10. Ainsi, dans les circonstances de l'espèce, le requérant n'est pas fondé à soutenir qu'en prononçant à son encontre une décision portant obligation de quitter le territoire français plutôt qu'une décision de remise aux autorités italiennes, le préfet aurait entaché l'arrêté attaqué de défaut d'examen ou d'erreur de droit.

11. En cinquième lieu, si M. B fait valoir, sans l'établir, qu'il réside en France depuis 2006 et qu'il y travail, il ressort des pièces du dossier que son ex-épouse et leurs deux enfants résident au Maroc, de même que sa mère et ses frère et sœurs. Surtout il ressort des pièces du dossier et notamment des procès-verbaux d'audition de l'intéressé qu'il a été interpelé et placé en garde-à-vue pour des faits d'agression sexuelle et viol sur des personnes vulnérables à la suite du dépôt de plainte, en l'espace de quelques jours au mois de janvier 2023, par trois femmes issues d'un foyer pour personnes handicapées. Ainsi son comportement représente une menace significative pour l'ordre public. Il s'ensuit que les moyens tirés par le requérant de ce que l'arrêté attaqué porterait une atteinte disproportionnée au droit au respect de sa vie privée et familiale ou serait entaché d'une erreur manifeste dans l'appréciation de ses conséquences sur sa situation personnelle ne peuvent qu'être écartés.

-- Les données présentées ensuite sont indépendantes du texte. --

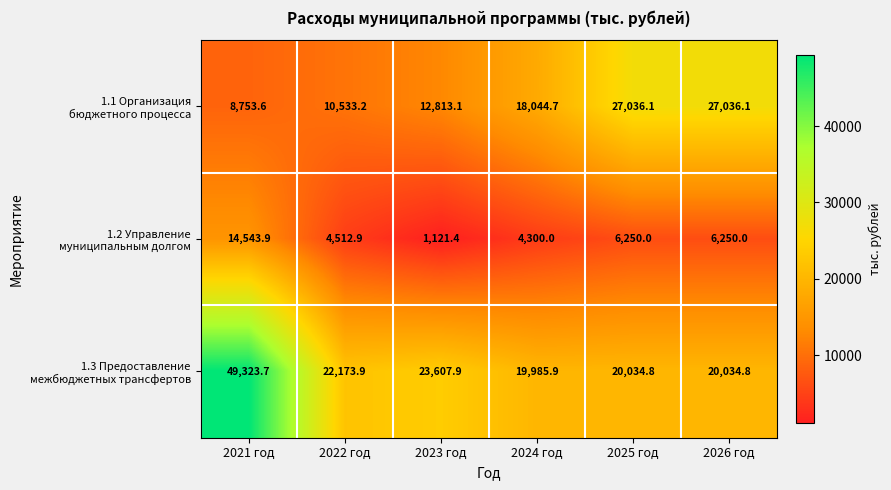

At how many categories does at least one series exceed 20671?

5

12. En dernier lieu, le moyen tiré par le requérant de ce que l'arrêté attaqué aurait été pris en méconnaissance des stipulations de l'article 3 de la convention européenne de sauvegarde des droits de l'homme et des libertés fondamentales n'est pas assorti des précisions suffisantes permettant d'en apprécier le bien-fondé.

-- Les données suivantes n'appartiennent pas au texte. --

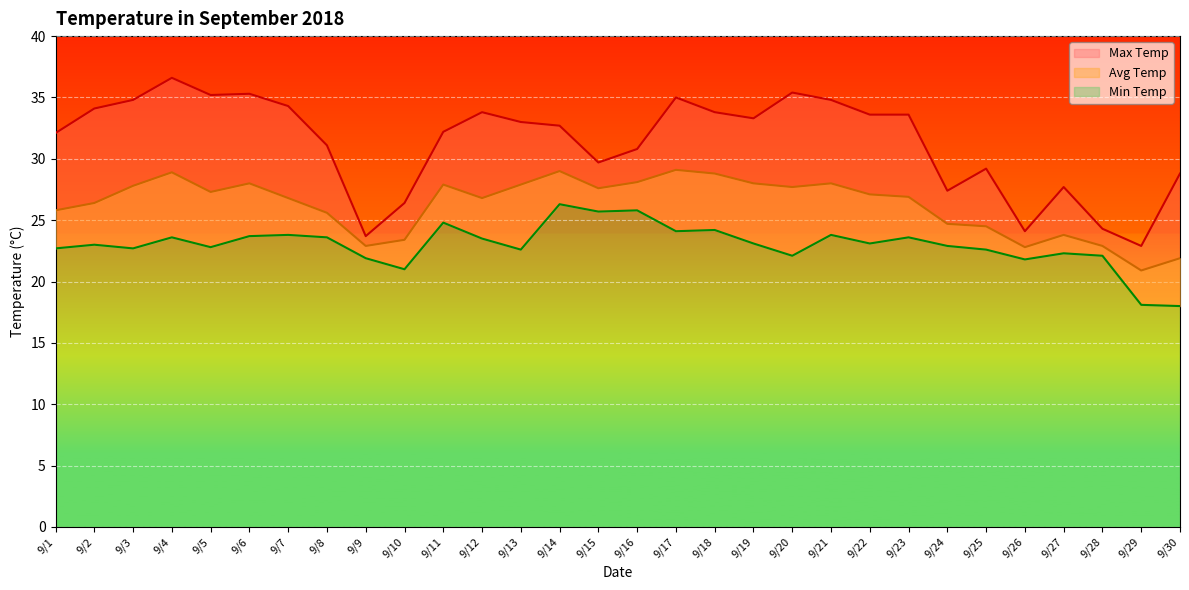

Reading left to right, extract all data points from this chart.

Max Temp: 9/1=32.1	9/2=34.1	9/3=34.8	9/4=36.6	9/5=35.2	9/6=35.3	9/7=34.3	9/8=31.1	9/9=23.7	9/10=26.4	9/11=32.2	9/12=33.8	9/13=33.0	9/14=32.7	9/15=29.7	9/16=30.8	9/17=35.0	9/18=33.8	9/19=33.3	9/20=35.4	9/21=34.8	9/22=33.6	9/23=33.6	9/24=27.4	9/25=29.2	9/26=24.1	9/27=27.7	9/28=24.3	9/29=22.9	9/30=28.8
Min Temp: 9/1=22.7	9/2=23.0	9/3=22.7	9/4=23.6	9/5=22.8	9/6=23.7	9/7=23.8	9/8=23.6	9/9=21.9	9/10=21.0	9/11=24.8	9/12=23.5	9/13=22.6	9/14=26.3	9/15=25.7	9/16=25.8	9/17=24.1	9/18=24.2	9/19=23.1	9/20=22.1	9/21=23.8	9/22=23.1	9/23=23.6	9/24=22.9	9/25=22.6	9/26=21.8	9/27=22.3	9/28=22.1	9/29=18.1	9/30=18.0
Avg Temp: 9/1=25.8	9/2=26.4	9/3=27.8	9/4=28.9	9/5=27.3	9/6=28.0	9/7=26.8	9/8=25.6	9/9=22.9	9/10=23.4	9/11=27.9	9/12=26.8	9/13=27.9	9/14=29.0	9/15=27.6	9/16=28.1	9/17=29.1	9/18=28.8	9/19=28.0	9/20=27.7	9/21=28.0	9/22=27.1	9/23=26.9	9/24=24.7	9/25=24.5	9/26=22.8	9/27=23.8	9/28=22.9	9/29=20.9	9/30=21.9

13. Il résulte de tout ce qui précède que les conclusions à fin d'annulation de l'arrêté du préfet de Seine-et-Marne en date du 27 juin 2024 doivent être rejetées.

D E C I D E

Article 1er : La requête de M. B est rejetée.

Article 2 : Le présent jugement sera notifié à M. E B et au préfet de Seine-et-Marne.

Jugement rendu en audience publique, le 12 juillet 2024.

La magistrate désignée,

M. CLa greffière,

C. Goossens

La République mande et ordonne au préfet de Seine-et-Marne en ce qui le concerne et à tous commissaires de justice à ce requis en ce qui concerne les voies de droit commun contre les parties privées, de pourvoir à l'exécution de la présente décision.